You have to read this Robby Soave piece about a male student at Carleton College. The guy and a female student got roaring drunk, and had sex. Later, she claimed she was raped. From Soave’s report:
County prosecutors also filed criminal charges against John, but these were eventually dropped. The Carleton proceedings were adjudicated under the auspices of Title IX, the gender equality statute that looms large in campus sexual misconduct trials thanks to aggressive guidance from the Obama-era Education Department. John’s lawsuit argues that he had no shot at a fair hearing, since the entire matter was handled by just two administrators: one who produced a report based on the evidence she had gathered, and another who passed judgment.
John was found responsible, and he was given five days to appeal the verdict to the Community Board on Sexual Misconduct. He did so. Prior to the hearing, he was finally allowed to review the administration’s report on the dispute, which contained the Title IX officer’s characterization of interviews with witnesses but not the transcripts of the actual interviews. John was also concerned that key text messages, which portrayed him in a favorable light, were not included in the report.
At the actual hearing, John was told that he could not introduce questions to be asked of Jane, who was questioned separately. He was also told that “witnesses would not be necessary at the hearing, as he would not be allowed to present any.” Unsurprisingly, the committee confirmed that he was responsible for sexual misconduct. After it suspended him, John appealed the decision—as did Jane, who considered it too lenient.
Get this — the dean of students was so offended that John appealed that she had him expelled from the college. Now he has filed a lawsuit. Read Soave’s entire report.
Why won’t Republicans try to reform Title IX? Or are they hoping that the courts will take care of it for them, by awarding big judgments to students like John?
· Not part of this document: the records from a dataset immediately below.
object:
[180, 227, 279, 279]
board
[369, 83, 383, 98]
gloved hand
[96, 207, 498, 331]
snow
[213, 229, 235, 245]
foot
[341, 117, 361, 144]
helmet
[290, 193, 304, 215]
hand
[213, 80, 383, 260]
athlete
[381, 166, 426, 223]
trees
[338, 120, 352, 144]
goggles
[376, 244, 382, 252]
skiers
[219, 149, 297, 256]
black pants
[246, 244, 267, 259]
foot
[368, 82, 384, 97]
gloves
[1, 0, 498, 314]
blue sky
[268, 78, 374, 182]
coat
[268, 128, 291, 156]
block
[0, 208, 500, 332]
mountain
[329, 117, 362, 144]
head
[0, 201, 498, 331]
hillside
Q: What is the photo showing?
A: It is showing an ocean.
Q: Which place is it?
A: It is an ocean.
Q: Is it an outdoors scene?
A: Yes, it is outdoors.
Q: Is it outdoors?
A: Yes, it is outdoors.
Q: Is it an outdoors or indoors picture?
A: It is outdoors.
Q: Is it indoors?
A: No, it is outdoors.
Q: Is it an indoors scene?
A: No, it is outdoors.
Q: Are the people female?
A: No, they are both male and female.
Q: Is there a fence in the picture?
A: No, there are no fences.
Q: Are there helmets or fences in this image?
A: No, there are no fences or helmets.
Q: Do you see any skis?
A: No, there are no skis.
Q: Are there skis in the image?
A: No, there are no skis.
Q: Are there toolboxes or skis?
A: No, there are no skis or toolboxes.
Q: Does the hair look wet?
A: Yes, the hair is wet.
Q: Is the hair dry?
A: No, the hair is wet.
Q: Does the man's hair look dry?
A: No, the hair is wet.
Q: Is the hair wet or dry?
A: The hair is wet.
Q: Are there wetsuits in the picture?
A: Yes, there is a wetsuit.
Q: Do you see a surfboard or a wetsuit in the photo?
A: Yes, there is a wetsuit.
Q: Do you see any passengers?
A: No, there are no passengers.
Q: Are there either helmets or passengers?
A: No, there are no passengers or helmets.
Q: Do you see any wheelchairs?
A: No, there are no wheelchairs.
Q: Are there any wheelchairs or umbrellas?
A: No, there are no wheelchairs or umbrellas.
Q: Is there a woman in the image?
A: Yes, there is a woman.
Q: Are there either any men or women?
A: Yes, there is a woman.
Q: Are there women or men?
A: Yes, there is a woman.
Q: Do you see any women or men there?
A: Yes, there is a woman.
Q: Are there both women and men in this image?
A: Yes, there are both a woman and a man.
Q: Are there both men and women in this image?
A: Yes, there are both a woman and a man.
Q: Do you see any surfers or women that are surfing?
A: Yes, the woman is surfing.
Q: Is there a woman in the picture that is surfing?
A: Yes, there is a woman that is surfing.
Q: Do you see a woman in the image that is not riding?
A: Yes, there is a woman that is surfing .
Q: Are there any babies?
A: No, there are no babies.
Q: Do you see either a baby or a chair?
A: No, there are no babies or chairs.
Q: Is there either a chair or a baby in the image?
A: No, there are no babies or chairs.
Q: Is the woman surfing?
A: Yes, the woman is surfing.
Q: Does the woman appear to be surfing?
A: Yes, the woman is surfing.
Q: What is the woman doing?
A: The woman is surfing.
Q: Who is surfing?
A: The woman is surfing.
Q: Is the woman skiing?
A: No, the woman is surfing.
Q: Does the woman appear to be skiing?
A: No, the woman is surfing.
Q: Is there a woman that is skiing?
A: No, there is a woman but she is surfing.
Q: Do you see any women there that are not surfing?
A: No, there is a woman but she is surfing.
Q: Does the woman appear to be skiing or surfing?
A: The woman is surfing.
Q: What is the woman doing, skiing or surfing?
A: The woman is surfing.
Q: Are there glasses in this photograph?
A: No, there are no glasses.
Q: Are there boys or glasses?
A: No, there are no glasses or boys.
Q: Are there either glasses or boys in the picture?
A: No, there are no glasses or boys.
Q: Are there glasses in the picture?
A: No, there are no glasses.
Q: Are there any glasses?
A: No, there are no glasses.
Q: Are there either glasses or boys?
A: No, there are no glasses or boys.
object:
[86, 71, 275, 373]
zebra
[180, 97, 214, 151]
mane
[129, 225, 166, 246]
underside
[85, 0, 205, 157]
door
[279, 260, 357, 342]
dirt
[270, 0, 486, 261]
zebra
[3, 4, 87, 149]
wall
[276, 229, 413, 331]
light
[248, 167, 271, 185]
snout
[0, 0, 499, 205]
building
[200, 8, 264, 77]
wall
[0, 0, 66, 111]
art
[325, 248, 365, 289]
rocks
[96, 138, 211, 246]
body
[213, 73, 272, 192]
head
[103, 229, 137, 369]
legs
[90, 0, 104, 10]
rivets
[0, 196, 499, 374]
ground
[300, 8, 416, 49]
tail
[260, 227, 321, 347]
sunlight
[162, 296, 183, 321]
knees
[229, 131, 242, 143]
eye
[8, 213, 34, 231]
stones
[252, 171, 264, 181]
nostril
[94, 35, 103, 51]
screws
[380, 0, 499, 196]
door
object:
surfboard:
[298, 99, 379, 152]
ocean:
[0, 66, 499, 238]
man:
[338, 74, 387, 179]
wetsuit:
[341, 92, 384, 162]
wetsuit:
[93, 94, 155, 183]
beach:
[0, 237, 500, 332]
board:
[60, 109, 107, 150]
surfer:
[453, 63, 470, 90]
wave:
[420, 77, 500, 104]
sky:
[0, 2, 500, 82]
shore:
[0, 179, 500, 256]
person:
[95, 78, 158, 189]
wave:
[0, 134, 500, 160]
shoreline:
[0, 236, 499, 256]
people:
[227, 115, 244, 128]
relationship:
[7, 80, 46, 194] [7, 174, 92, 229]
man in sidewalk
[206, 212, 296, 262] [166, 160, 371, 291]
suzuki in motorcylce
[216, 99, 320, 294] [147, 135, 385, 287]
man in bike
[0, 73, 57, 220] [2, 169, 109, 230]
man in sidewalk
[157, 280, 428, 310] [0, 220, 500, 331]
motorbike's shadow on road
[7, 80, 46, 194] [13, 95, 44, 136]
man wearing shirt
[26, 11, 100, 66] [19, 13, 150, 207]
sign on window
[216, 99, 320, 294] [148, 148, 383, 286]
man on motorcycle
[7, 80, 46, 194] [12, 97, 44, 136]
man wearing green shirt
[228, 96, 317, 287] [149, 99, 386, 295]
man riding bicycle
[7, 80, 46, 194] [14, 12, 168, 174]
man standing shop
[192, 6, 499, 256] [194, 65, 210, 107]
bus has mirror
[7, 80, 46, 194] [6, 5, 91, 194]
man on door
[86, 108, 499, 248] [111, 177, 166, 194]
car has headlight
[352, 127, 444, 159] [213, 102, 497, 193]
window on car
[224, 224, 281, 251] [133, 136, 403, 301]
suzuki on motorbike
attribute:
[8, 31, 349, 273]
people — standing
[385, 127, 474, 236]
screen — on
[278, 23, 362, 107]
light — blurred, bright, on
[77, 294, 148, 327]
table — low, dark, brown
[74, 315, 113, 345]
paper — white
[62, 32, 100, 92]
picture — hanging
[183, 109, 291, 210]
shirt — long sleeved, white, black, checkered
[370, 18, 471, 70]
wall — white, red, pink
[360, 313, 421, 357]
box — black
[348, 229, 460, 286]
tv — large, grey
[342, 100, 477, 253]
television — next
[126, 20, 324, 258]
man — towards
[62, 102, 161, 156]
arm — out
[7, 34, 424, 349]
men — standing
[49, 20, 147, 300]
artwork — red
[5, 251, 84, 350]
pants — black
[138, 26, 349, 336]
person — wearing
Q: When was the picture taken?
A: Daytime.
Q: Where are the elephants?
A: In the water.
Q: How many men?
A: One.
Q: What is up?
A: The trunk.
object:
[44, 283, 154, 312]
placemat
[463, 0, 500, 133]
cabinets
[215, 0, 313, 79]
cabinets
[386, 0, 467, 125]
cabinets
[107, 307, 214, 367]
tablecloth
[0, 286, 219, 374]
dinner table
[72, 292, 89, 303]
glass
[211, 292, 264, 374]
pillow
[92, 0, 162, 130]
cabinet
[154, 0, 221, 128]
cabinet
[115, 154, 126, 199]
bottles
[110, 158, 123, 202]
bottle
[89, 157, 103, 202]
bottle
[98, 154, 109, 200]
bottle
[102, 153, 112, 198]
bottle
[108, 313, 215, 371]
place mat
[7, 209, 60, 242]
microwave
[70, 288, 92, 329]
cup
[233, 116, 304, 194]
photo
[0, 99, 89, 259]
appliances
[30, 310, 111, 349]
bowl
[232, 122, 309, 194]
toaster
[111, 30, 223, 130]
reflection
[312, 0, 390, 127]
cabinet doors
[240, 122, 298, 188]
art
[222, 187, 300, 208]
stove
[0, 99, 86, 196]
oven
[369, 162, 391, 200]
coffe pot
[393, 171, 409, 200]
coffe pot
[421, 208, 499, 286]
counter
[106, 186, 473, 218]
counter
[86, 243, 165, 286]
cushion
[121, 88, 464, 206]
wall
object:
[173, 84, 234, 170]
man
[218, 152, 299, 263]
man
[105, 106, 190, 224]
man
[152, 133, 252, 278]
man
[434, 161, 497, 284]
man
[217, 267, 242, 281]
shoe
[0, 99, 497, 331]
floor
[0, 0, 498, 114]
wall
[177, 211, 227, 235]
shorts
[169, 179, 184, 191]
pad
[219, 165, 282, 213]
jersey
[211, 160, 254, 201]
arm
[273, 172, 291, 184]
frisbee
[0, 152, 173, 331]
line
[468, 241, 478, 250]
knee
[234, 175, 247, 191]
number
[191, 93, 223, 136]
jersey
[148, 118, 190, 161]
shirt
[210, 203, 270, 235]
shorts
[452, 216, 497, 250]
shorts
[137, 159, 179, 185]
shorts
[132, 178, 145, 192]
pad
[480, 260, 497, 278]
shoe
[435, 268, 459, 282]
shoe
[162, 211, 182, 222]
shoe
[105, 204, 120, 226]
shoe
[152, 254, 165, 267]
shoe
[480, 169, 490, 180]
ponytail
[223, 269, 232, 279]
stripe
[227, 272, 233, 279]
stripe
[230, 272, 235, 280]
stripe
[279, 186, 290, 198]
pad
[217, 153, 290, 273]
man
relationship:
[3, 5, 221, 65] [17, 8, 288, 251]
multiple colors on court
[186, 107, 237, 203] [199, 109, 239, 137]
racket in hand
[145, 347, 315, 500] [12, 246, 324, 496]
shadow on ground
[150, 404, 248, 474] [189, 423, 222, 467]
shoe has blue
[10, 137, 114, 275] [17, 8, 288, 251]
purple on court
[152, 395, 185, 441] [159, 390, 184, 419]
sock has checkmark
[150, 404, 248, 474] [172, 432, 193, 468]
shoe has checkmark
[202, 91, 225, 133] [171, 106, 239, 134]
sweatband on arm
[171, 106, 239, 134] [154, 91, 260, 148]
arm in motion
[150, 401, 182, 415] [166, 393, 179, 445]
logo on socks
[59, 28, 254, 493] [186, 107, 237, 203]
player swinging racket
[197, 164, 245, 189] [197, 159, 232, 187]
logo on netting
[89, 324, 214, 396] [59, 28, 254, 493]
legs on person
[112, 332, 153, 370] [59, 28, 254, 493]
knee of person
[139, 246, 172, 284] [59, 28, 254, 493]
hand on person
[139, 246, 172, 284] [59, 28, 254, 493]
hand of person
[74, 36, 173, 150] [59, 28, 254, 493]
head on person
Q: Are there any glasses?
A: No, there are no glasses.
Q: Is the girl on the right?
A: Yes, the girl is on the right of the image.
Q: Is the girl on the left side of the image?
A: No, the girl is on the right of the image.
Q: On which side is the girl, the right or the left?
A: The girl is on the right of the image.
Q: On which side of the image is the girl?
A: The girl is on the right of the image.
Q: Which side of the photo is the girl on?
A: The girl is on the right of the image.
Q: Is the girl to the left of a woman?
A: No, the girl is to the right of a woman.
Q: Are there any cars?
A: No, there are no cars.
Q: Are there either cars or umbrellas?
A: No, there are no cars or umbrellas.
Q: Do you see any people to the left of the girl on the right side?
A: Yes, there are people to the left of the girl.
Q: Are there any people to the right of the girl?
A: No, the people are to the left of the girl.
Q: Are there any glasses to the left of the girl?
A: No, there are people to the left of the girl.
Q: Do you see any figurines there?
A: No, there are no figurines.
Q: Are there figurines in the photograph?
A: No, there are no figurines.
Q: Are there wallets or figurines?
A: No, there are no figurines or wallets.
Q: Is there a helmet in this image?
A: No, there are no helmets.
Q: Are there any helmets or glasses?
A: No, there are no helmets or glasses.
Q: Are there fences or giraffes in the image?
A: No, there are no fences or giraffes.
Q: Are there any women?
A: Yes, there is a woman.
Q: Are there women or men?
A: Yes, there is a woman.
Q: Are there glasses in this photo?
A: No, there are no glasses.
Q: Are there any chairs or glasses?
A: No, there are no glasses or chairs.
What if this happened to you, or your son, or brother? If either of my sons, or my daughter, were to behave as these two are said to have behaved, I would be ashamed of them … but I would also recognize that this is ordinary college student behavior. If my daughter covered her shame by accusing her male partner of rape, I would be disgusted.
To be clear, it is possible that John raped this woman. What’s at issue here is whether or not he got a fair chance to defend himself. It seems that he did not — that the deck was stacked in the woman’s favor. Why? What privileges her point of view? Soave says that county prosecutors filed sexual assault charges against John, but dropped them. The kid was expelled from college by this star chamber Title IX process. I hope he wins a massive judgment against the school.